### [Exercise]
Write out, without any alteration, the lines of the data from its first line up to and including the line containing "Apartamento ⋅ Lille".

Text extractions at the page level:
====

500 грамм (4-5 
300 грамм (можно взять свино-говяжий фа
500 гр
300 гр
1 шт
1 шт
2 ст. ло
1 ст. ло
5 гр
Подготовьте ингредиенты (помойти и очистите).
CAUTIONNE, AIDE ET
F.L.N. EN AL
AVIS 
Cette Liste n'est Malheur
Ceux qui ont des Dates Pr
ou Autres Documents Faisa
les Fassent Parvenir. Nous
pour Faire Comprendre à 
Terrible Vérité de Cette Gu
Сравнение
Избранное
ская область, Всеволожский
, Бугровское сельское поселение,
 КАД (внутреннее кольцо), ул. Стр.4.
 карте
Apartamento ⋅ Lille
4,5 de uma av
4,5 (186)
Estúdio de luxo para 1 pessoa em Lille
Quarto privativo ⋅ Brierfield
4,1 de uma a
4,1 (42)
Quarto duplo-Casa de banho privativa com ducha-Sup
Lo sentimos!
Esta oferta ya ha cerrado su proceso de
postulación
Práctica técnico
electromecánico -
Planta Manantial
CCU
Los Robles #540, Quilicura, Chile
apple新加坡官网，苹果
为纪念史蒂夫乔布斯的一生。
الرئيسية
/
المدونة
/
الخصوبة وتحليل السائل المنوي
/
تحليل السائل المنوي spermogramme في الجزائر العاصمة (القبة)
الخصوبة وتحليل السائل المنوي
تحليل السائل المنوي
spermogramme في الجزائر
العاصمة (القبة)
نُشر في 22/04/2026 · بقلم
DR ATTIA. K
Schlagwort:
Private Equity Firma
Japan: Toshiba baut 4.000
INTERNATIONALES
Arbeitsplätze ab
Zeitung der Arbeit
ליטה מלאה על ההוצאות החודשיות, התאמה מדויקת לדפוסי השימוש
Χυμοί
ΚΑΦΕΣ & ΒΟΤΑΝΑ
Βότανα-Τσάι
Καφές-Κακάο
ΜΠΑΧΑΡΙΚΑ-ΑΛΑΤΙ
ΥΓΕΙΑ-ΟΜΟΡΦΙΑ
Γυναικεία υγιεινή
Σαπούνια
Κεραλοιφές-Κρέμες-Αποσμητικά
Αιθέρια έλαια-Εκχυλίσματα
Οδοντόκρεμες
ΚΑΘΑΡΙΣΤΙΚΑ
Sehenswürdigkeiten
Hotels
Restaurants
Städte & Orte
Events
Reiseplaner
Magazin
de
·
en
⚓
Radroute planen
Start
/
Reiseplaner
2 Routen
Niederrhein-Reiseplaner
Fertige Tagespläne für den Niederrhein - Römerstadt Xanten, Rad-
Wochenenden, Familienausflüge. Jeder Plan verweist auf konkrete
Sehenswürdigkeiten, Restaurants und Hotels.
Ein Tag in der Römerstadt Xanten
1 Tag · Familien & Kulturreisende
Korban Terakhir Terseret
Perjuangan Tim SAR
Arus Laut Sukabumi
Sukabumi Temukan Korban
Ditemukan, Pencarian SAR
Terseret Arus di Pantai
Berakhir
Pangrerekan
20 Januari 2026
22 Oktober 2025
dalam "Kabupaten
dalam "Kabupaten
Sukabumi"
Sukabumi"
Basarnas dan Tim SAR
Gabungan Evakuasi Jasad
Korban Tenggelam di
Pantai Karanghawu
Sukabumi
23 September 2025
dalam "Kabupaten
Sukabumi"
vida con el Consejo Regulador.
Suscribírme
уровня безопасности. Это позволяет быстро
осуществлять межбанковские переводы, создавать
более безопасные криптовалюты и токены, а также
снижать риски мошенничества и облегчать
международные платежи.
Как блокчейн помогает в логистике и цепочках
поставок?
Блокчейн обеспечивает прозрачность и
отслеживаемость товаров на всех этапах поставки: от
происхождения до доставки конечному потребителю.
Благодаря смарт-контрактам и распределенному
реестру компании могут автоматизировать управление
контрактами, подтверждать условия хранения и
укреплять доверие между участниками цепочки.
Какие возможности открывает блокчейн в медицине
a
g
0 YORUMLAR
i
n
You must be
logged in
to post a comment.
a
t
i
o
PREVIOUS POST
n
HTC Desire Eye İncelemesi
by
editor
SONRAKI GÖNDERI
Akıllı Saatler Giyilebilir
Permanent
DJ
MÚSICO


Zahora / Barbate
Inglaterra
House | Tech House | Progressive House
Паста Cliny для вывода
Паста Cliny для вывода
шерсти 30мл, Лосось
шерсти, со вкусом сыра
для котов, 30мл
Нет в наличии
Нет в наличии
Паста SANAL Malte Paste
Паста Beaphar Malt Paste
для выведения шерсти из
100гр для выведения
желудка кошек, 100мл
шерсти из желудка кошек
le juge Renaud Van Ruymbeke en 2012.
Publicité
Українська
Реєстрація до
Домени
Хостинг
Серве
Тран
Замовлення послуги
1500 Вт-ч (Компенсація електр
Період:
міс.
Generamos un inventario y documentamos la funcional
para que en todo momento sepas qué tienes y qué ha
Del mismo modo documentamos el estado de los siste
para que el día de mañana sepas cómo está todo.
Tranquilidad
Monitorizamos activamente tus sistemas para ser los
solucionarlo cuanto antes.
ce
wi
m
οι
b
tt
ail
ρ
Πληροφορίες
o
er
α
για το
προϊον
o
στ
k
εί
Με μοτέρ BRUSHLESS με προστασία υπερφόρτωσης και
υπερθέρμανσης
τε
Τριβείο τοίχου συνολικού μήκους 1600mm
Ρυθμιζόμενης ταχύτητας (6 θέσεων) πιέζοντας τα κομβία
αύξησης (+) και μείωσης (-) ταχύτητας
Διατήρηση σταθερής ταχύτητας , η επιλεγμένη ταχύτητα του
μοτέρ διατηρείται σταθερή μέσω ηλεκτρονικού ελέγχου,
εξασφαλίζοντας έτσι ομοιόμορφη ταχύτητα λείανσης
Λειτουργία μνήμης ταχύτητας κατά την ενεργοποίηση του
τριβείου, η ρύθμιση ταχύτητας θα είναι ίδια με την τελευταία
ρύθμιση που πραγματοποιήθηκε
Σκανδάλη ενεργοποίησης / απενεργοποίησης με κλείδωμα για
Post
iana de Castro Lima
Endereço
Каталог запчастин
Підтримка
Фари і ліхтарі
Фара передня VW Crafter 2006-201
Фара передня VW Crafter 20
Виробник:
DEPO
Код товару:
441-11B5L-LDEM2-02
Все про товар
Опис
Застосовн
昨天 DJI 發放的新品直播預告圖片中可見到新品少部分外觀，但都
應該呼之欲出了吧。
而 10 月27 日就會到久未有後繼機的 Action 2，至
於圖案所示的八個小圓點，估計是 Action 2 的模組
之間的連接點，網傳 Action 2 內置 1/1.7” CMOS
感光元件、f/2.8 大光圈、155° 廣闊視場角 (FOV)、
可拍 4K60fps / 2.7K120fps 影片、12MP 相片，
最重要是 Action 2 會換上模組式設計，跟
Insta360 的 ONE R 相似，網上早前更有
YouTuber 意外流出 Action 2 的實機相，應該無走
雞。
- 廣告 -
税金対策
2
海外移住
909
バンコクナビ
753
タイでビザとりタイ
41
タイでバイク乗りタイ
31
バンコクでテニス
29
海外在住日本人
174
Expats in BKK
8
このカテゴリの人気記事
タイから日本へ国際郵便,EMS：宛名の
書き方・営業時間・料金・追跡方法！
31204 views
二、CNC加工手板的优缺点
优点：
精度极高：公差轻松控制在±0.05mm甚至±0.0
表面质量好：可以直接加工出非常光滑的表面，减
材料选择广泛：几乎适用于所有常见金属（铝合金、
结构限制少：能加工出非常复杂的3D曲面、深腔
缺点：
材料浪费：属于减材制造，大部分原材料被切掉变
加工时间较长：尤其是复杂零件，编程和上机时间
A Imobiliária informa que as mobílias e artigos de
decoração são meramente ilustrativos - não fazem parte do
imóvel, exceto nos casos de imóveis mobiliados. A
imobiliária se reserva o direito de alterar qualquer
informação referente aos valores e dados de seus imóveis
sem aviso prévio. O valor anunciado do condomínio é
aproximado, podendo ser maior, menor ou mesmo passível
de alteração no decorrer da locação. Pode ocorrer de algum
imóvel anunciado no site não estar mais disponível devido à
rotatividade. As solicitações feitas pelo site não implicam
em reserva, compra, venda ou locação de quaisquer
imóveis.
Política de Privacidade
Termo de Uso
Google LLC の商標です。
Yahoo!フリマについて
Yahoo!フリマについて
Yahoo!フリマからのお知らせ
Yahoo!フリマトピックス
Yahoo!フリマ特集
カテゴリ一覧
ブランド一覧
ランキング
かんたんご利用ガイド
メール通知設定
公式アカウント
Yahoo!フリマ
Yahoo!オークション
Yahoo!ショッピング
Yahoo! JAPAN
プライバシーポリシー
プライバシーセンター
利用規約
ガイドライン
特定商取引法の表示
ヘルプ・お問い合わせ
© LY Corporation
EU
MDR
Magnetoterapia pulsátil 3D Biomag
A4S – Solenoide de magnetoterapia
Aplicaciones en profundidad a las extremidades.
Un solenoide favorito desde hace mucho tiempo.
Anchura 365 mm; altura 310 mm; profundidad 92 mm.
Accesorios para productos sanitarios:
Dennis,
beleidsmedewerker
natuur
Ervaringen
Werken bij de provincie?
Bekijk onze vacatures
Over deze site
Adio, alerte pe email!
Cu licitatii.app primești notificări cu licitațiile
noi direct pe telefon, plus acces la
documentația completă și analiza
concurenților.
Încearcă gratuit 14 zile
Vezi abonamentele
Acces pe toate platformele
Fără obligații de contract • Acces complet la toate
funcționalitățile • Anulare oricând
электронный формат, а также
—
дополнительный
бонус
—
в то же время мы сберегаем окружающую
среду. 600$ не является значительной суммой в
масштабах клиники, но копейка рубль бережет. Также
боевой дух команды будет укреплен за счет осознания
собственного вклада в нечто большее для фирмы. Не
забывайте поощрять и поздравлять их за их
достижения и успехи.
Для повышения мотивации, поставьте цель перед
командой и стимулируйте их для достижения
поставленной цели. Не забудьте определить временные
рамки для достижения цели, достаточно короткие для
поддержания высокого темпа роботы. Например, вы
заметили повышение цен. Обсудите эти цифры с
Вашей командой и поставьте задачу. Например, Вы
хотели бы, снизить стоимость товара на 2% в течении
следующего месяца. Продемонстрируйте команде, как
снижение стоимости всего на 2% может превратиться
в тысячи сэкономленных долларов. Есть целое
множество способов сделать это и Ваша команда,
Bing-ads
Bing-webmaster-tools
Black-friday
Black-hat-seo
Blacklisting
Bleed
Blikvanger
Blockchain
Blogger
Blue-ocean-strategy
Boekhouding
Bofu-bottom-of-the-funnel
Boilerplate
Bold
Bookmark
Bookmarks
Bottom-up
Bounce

====

### [Answer to this task]
500 грамм (4-5 
300 грамм (можно взять свино-говяжий фа
500 гр
300 гр
1 шт
1 шт
2 ст. ло
1 ст. ло
5 гр
Подготовьте ингредиенты (помойти и очистите).
CAUTIONNE, AIDE ET
F.L.N. EN AL
AVIS 
Cette Liste n'est Malheur
Ceux qui ont des Dates Pr
ou Autres Documents Faisa
les Fassent Parvenir. Nous
pour Faire Comprendre à 
Terrible Vérité de Cette Gu
Сравнение
Избранное
ская область, Всеволожский
, Бугровское сельское поселение,
 КАД (внутреннее кольцо), ул. Стр.4.
 карте
Apartamento ⋅ Lille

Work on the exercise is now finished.